■ **What to do**: After finding the line with "index mcp: (158, 163)" in the data below, set down exactly each line through the one with "index tip: (136, 281)", inclusive, and stop there.

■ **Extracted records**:
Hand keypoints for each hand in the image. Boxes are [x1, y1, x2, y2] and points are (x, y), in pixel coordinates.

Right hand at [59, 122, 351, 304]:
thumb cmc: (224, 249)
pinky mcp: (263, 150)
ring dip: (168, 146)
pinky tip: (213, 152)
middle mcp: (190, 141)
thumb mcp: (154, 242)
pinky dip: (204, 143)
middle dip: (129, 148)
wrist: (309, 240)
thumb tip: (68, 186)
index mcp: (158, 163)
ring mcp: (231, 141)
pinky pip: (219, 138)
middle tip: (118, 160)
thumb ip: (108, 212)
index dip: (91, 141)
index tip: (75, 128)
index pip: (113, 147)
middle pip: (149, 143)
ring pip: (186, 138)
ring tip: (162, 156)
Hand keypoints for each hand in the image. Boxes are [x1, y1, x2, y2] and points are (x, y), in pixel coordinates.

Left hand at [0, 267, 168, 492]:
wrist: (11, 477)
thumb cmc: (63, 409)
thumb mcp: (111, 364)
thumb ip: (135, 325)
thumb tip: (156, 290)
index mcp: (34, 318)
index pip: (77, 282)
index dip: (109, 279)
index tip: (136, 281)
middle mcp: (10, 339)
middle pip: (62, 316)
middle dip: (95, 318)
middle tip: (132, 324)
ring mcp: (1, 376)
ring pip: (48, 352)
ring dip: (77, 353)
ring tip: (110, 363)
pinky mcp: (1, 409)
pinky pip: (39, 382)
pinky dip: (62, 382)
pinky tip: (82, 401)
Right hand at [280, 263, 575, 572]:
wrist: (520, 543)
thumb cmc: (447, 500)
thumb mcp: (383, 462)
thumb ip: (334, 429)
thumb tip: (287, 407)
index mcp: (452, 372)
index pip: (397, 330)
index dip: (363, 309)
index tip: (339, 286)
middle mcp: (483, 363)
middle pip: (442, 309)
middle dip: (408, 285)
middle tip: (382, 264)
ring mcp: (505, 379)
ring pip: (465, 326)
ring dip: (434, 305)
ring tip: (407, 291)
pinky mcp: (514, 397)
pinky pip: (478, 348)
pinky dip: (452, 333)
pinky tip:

■ **Response to this exercise**:
index mcp: (158, 163)
ring mcp: (231, 141)
pinky pip: (219, 138)
middle tip: (118, 160)
thumb ip: (108, 212)
index dip: (91, 141)
index tip: (75, 128)
index pip: (113, 147)
middle pip: (149, 143)
ring pip: (186, 138)
ring tip: (162, 156)
Hand keypoints for each hand in the image. Boxes are [x1, y1, x2, y2] and points are (x, y), in pixel coordinates.

Left hand at [0, 267, 168, 492]:
wrist: (11, 477)
thumb cmc: (63, 409)
thumb mcp: (111, 364)
thumb ip: (135, 325)
thumb tip: (156, 290)
index mcp: (34, 318)
index pip: (77, 282)
index dip: (109, 279)
index tip: (136, 281)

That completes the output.